When the Firesign Theatre asked, "How can you be in two places at once when you're not anywhere at all?" they probably weren't expecting an answer. But New Weird luminary China Miéville provides one in his unorthodox fantasy novel The City and the City.
This tale of two cities isn't about great world capitals hundreds of miles apart. True, Miéville's fictional Eastern European cities, Beszel and Ul Qoma, are in separate countries, but they're twin cities. Yet they're not next-door neighbors, a la Minneapolis/St. Paul. The city-states of mittel-European Beszel and Mideast-inflected Ul Qoma occupy the same patch of land.
This accident of geography has peculiar effects. One side of a street may be in Beszel, the other in Ul Qoma. Inhabitants of one city-state must "unsee" any person, automobile, etc., that is part of the other city-state. "Unseeing" is like not noticing the homeless person right in front of you. In Beszel and Ul Qoma, unseeing is the law. If you "breach"—acknowledge someone or something in the other city—then the mysterious government agency known as "Breach" disappears you. And where you go, no one knows.
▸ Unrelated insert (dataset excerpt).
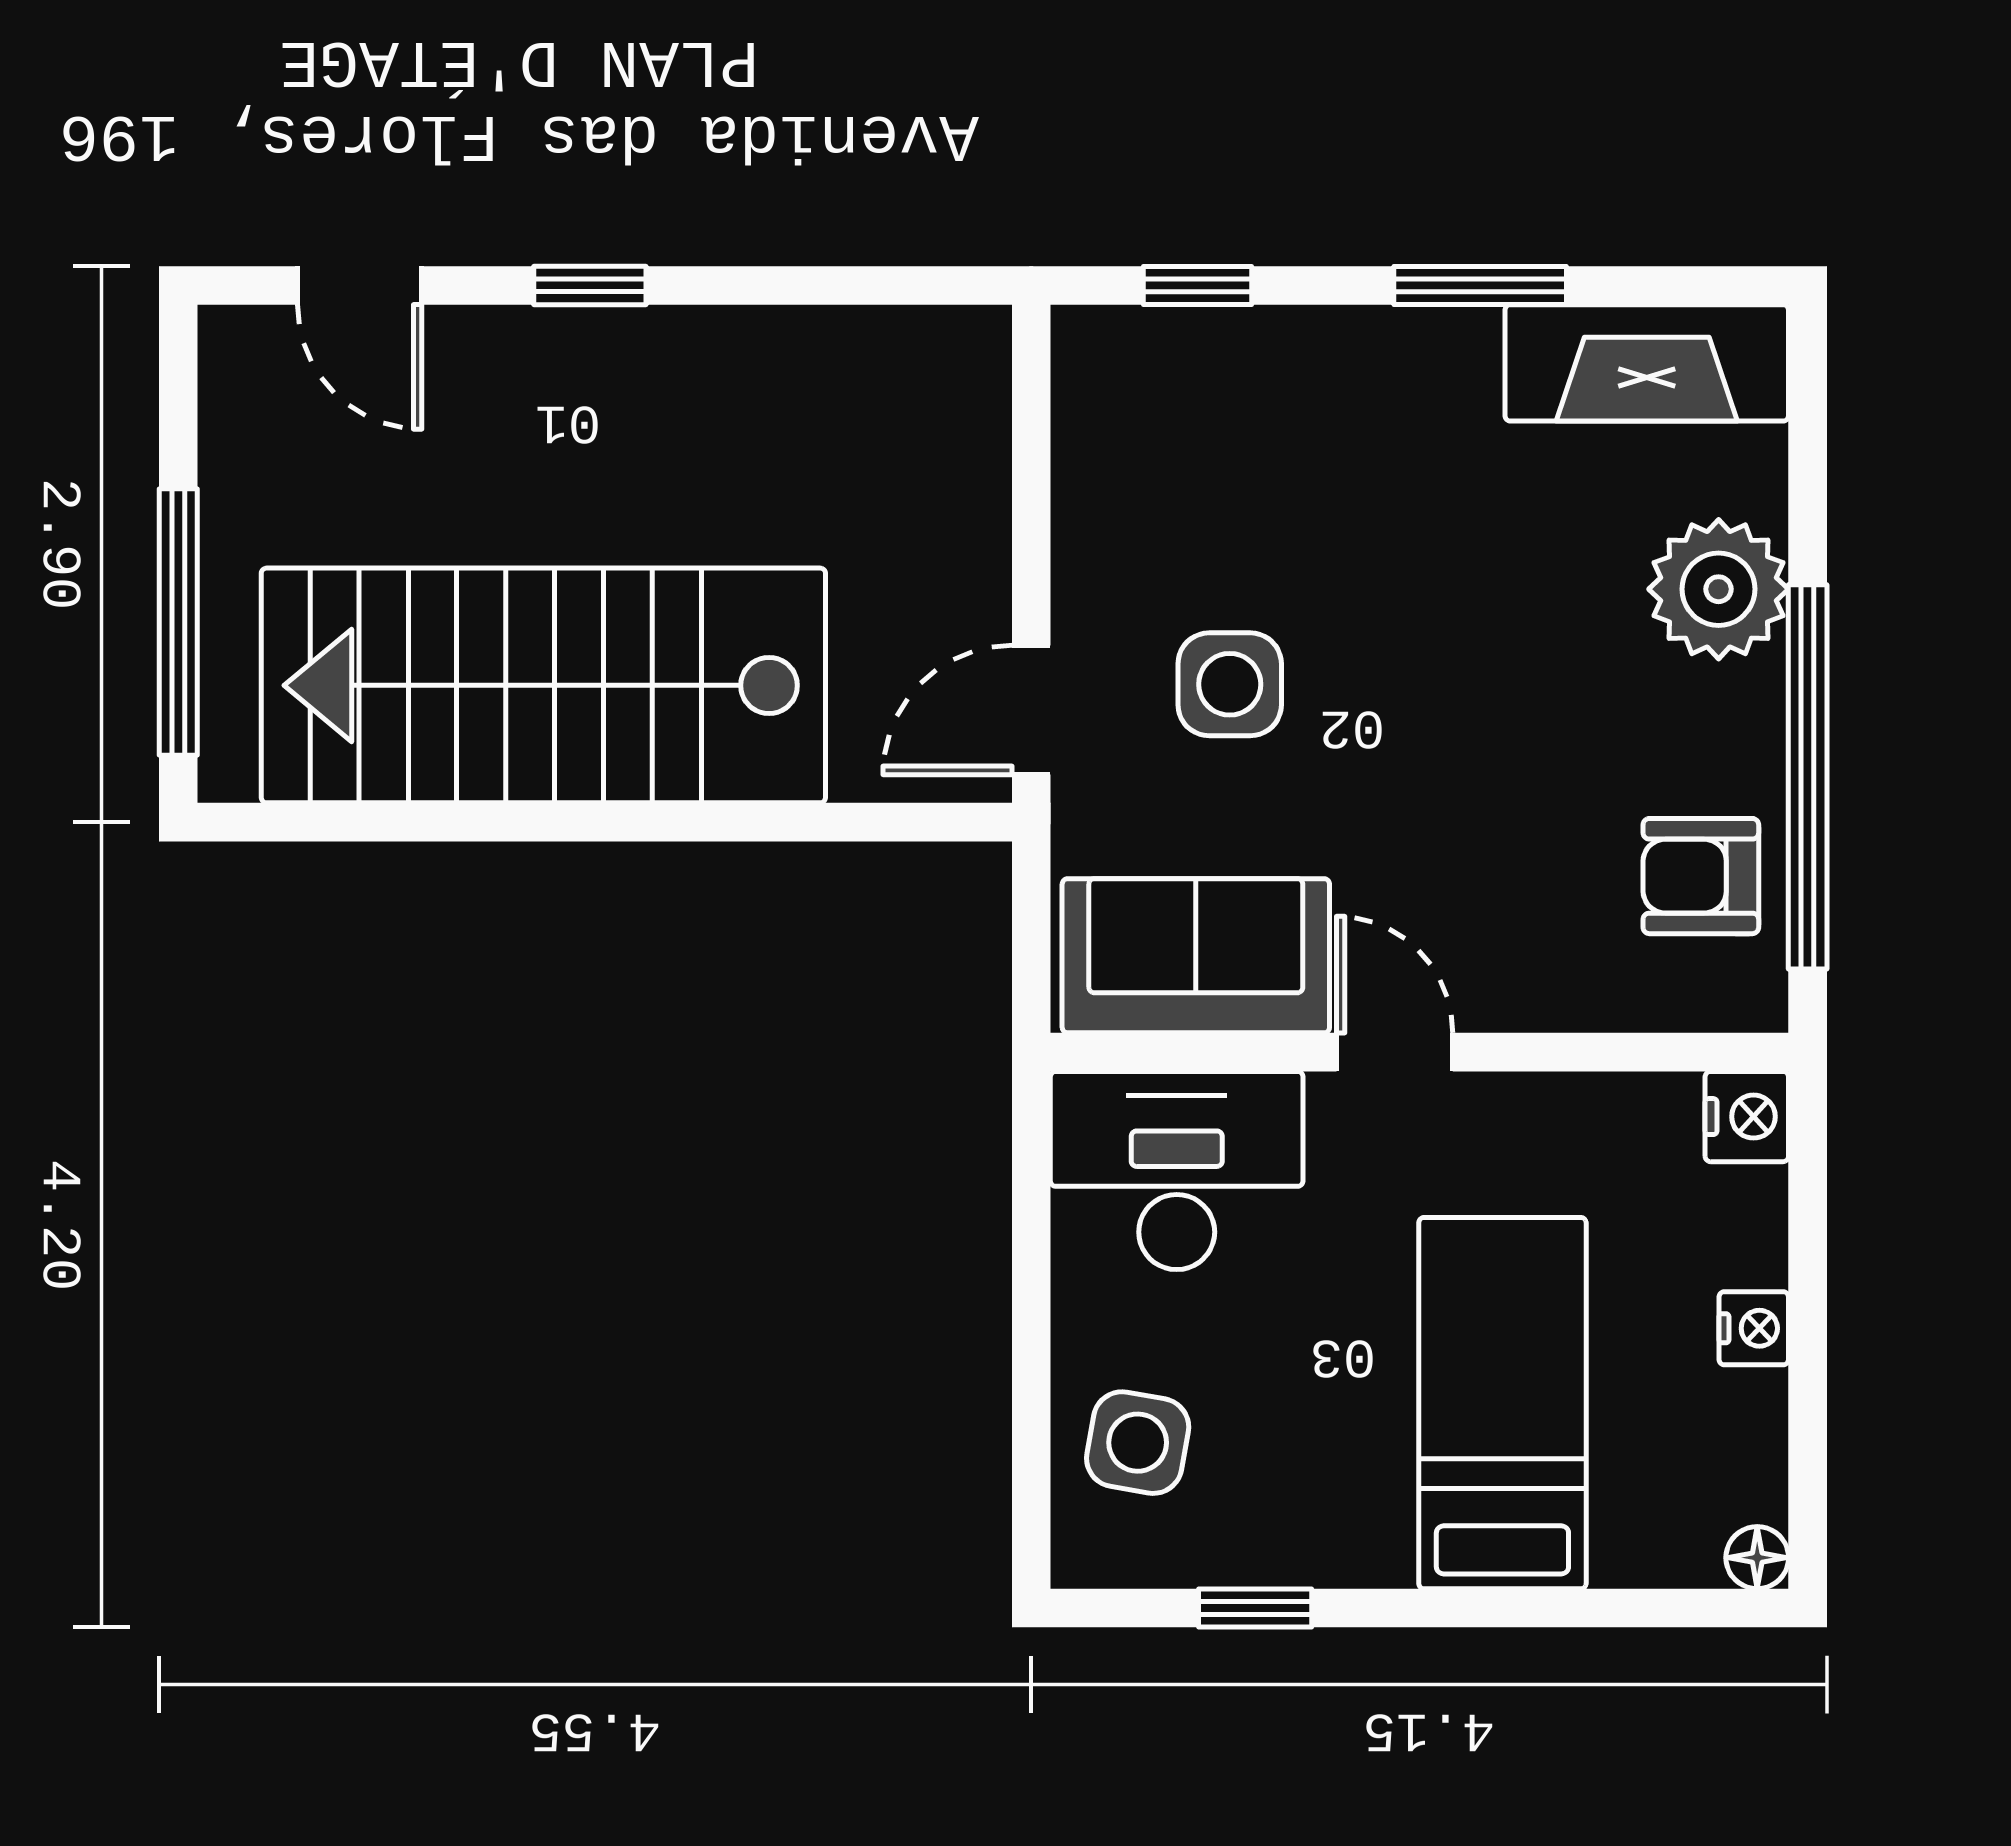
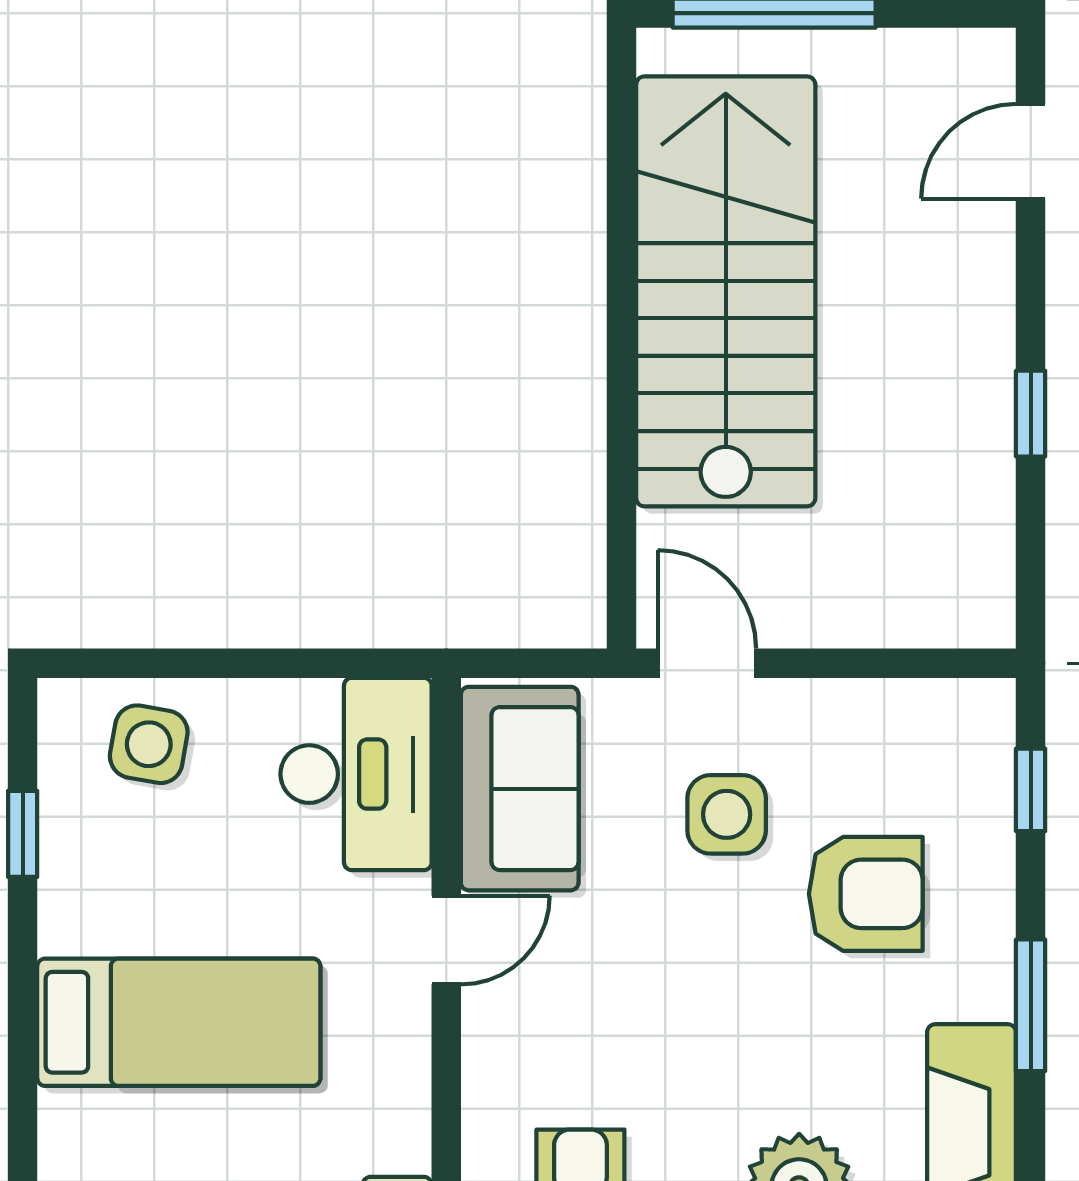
window: (590, 285) -> (1031, 414), moved
armchair: (1334, 502) -> (866, 894), added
Inspector Tyador Borlú of Beszel's Extreme Crime Squad isn't worried about breaching when he starts investigating the murder of an American grad student who was killed in Ul Qoma and whose body was dumped in Beszel. Connected to political radicals, Mahalia Geary held a divisive belief: that there is a third city, Orciny, located in the interstices between Beszel and Ul Qoma, which secretly controls Beszel and Ul Qoma and doesn't want to be found. As Borlú crosses over to Ul Qoma, he realizes he must find Orciny, even if the effort will get him killed or worse—and even if Orciny doesn't exist.
The City and the City blends numerous influences: the police procedural, the Ruritanian or Orsinian imaginary-country fantasy, the paranoid Cold War novel, Jorge Luis Borges, hard-boiled detective fiction, 1984, Neil Gaiman, Franz Kafka, Philip K. Dick and the conspiracy thriller. It takes enormous talent, intelligence and chutzpah to pull off a genre-bender this ambitious. But Miéville succeeds, creating a novel that is distinctly his own, even as it avoids much overt resemblance to his previous fiction.
This isn't to say The City and the City is perfect. The first and second acts move too slowly, while the concluding act is too rushed and, in terms of Borlú's fate, not exactly a surprise. Also, the novel adheres too closely to the tired mystery/suspense convention in which the few female characters are victims or helpmeets. And if you require magic in your fantasy, well, this ain't your cup of tea.
But The City and the City is one of the best fantasy novels of 2009.